9–11 marzo 2026
Stati generali dell’economia dedicati al futuro del lavoro e dello sviluppo sostenibile a San Marino
Dal 9 all’11 marzo il governo della Repubblica di San Marino ha organizzato la prima edizione degli Stati generali dell’economia, un evento internazionale dal titolo “Prospettive e sfide dell’economia del futuro”, promosso dalla Segreteria di Stato per il Lavoro e dalla Segreteria di Stato per l’Industria.
11 marzo 2026
L’evento ha permesso ai rappresentati di istituzioni, parti sociali e attori economici di confrontarsi sulle strategie per il futuro del modello di sviluppo di San Marino. Mosso dall’obiettivo di definire una strategia condivisa volta a rafforzare la competitività, la sostenibilità e la qualità dell’occupazione, il dibattito si è concentrato sulle priorità strategiche, incluso in materia di rafforzamento della competitività del sistema economico, attrazione di investimenti, supporto all’innovazione e alla coesione sociale.
I lavori hanno affrontato temi chiave quali la transizione demografica e ecologica, l’impatto dello sviluppo dell’innovazione tecnologica e dell’intelligenza artificiale, l’innovazione industriale e la valorizzazione dei settori tradizionali.
Ampio spazio è stato dedicato anche alle dinamiche del mercato del lavoro, con attenzione alla partecipazione, alla qualità dell’occupazione e alla capacità di el sistema di rispondere al cambiamentoi cambiamenti demografici. In particolare, è emersa l’esigenza di valorizzare tutte le componenti della forza lavoro e di adattare le politiche del lavoro attive e i sistemi di protezione sociale a un contesto in evoluzione.
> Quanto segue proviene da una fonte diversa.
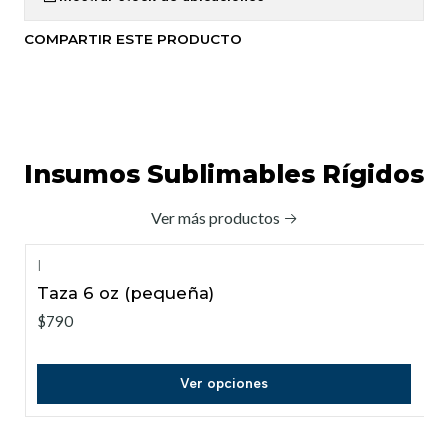
COMPARTIR ESTE PRODUCTO
Insumos Sublimables Rígidos
Ver más productos
|
Taza 6 oz (pequeña)
$790
Ver opciones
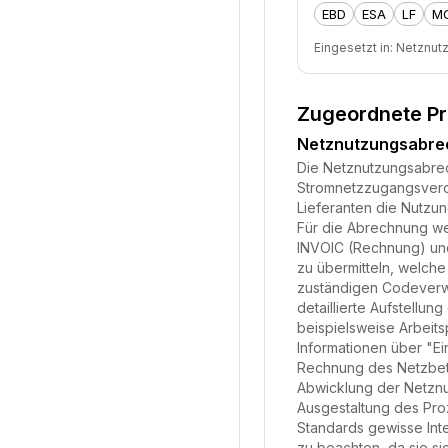
EBD
ESA
LF
M
Eingesetzt in:
Netznut
Zugeordnete P
Netznutzungsabr
Die Netznutzungsabrech
Stromnetzzugangsveror
Lieferanten die Nutzu
Für die Abrechnung we
INVOIC (Rechnung) und
zu übermitteln, welche
zuständigen Codeverwa
detaillierte Aufstell
beispielsweise Arbeits
Informationen über "Ei
Rechnung des Netzbetre
Abwicklung der Netznu
Ausgestaltung des Pro
Standards gewisse Inte
zu beachten, da sie si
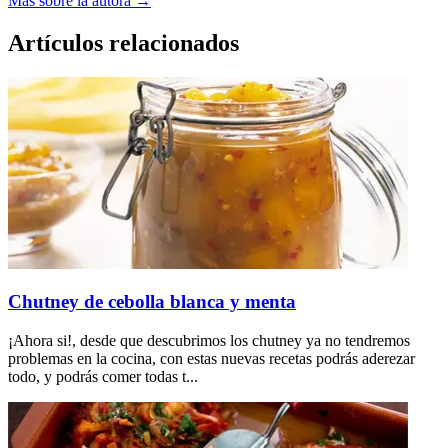
Más sobre la autora →
Artículos relacionados
Chutney de cebolla blanca y menta
¡Ahora si!, desde que descubrimos los chutney ya no tendremos
problemas en la cocina, con estas nuevas recetas podrás aderezar
todo, y podrás comer todas t...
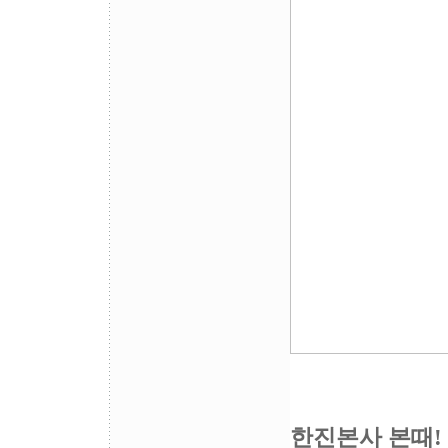
한진본사 본때!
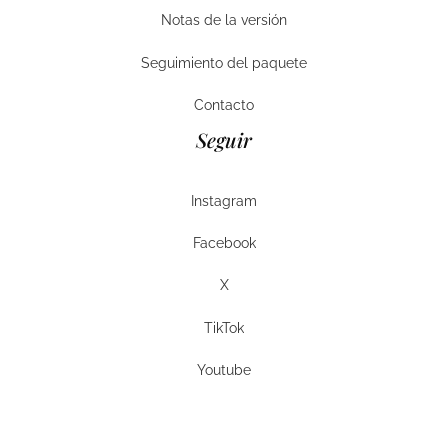
Lista de deseos
Notas de la versión
Notas de la versión
Seguimiento del paquete
Seguimiento del paquete
Contacto
Contacto
Seguir
Instagram
Instagram
Facebook
Facebook
X
X
TikTok
TikTok
Youtube
Youtube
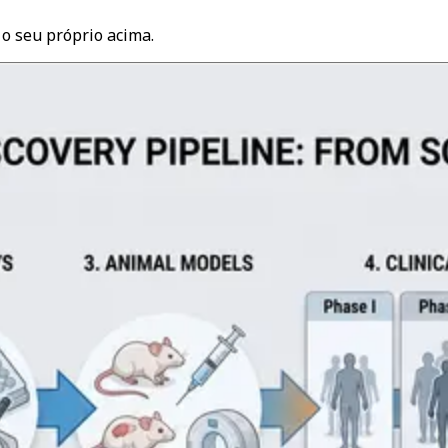
o seu próprio acima.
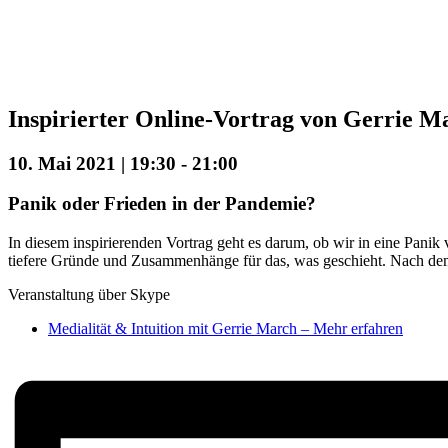
Inspirierter Online-Vortrag von Gerrie M
10. Mai 2021 | 19:30
-
21:00
Panik oder Frieden in der Pandemie?
In diesem inspirierenden Vortrag geht es darum, ob wir in eine Panik 
tiefere Gründe und Zusammenhänge für das, was geschieht. Nach dem
Veranstaltung über Skype
Medialität & Intuition mit Gerrie March – Mehr erfahren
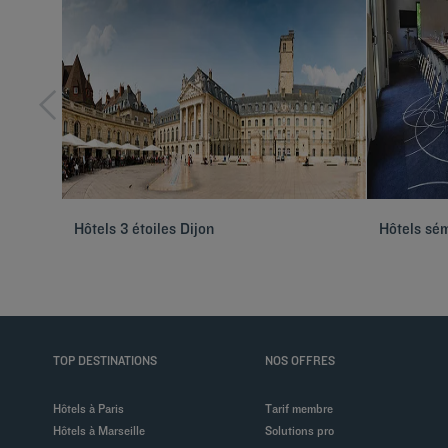
Hôtels 3 étoiles Dijon
Hôtels sém
TOP DESTINATIONS
NOS OFFRES
Hôtels à Paris
Tarif membre
Hôtels à Marseille
Solutions pro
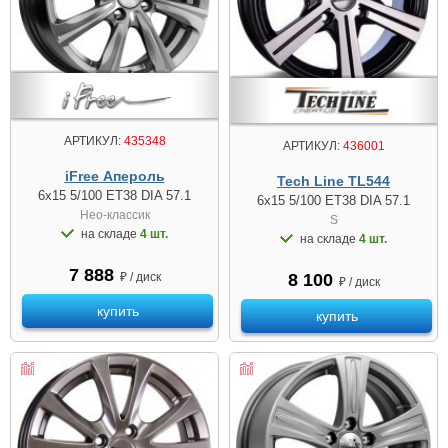
АРТИКУЛ:
435348
АРТИКУЛ:
436001
iFree Апероль
Tech Line TL544
6x15 5/100 ET38 DIA 57.1
6x15 5/100 ET38 DIA 57.1
Нео-классик
S
на складе
4 шт.
на складе
4 шт.
7 888
₽ / диск
8 100
₽ / диск
купить
купить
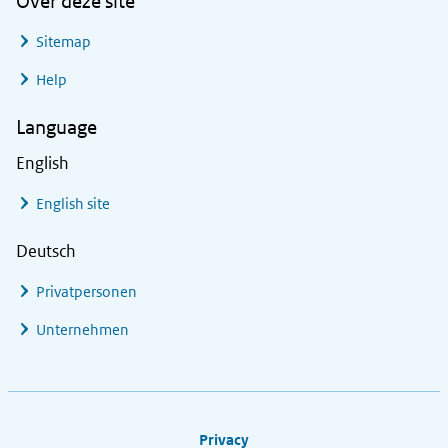
Over deze site
Sitemap
Help
Language
English
English site
Deutsch
Privatpersonen
Unternehmen
Footer links
Privacy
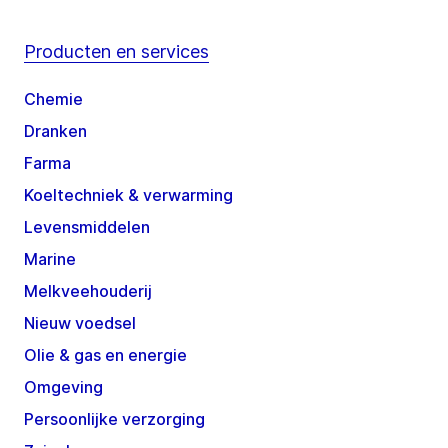
Producten en services
Chemie
Dranken
Farma
Koeltechniek & verwarming
Levensmiddelen
Marine
Melkveehouderij
Nieuw voedsel
Olie & gas en energie
Omgeving
Persoonlijke verzorging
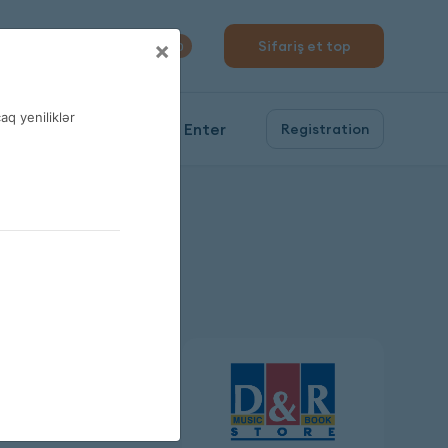
310 04 10
×
Sifariş et top
0
q yeniliklər
Enter
Registration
Un tema trasversale emerso con forza è stato l’impatto dell’intelligenza artificiale sul mondo del lavoro non solo in termini di rischi ma anche di condizioni abilitanti delle trasformazioni del lavoro da governare in modo coerente con i principi del lavoro dignitoso.
Nel suo intervento, il Direttore dell’Ufficio OIL per l’Italia e San Marino ha evidenziato come l’intelligenza artificiale possa essere una leva importante per la produttività e l’innovazione, ma ha anche sottolineato che gli effetti sul lavoro dipendono dalla governance e dalle politiche adottate per minimizzare i rischi e massimizzare i benefici legati allo sviluppo e applicazione al mondo del lavoro. Quando progettata con un approccio incentrato sulla persona e gestita con il controllo dell’essere umano (human in command), l’intelligenza artificiale contribuisce a promuovere il progresso senza compromettere i diritti fondamentali, la qualità dell’occupazione e la sicurezza del lavoro. Ciò richiede un quadro normativo capace di garantire trasparenza, equità e responsabilità nell’uso delle tecnologie; investimenti in competenze e apprendimento continuo; e sistemi di protezione sociale adeguati.
Il dialogo sociale tra governi, imprese e lavoratori è essenziale per orientare l’adozione dell’intelligenza artificiale in modo inclusivo e sostenibile. In questo senso, l’intelligenza artificiale rappresenta non solo una leva di modernizzazione economica, ma anche un banco di prova per la capacità delle istituzioni di coniugare progresso tecnologico, inclusione sociale e sostenibilità del lavoro.
Nel complesso, gli Stati generali hanno delineato una visione orientata a coniugare crescita economica, innovazione e inclusione, posizionando San Marino come un possibile laboratorio di sperimentazione di politiche integrate per affrontare le transizioni in atto.
Durante la sessione dell’11 marzo sono state delineate le priorità strategiche che orienteranno le future politiche economiche e occupazionali del paese. Queste priorità sono riassunte nel documento conclusivo della prima edizione degli Stati generali dell’economia.
Infine, il confronto ha evidenziato l’importanza di una governance condivisa delle trasformazioni, fondata sul dialogo tra istituzioni, imprese e lavoratori, nonché sull’adozione di strumenti normativi flessibili capaci di accompagnare l’innovazione senza compromettere le tutele.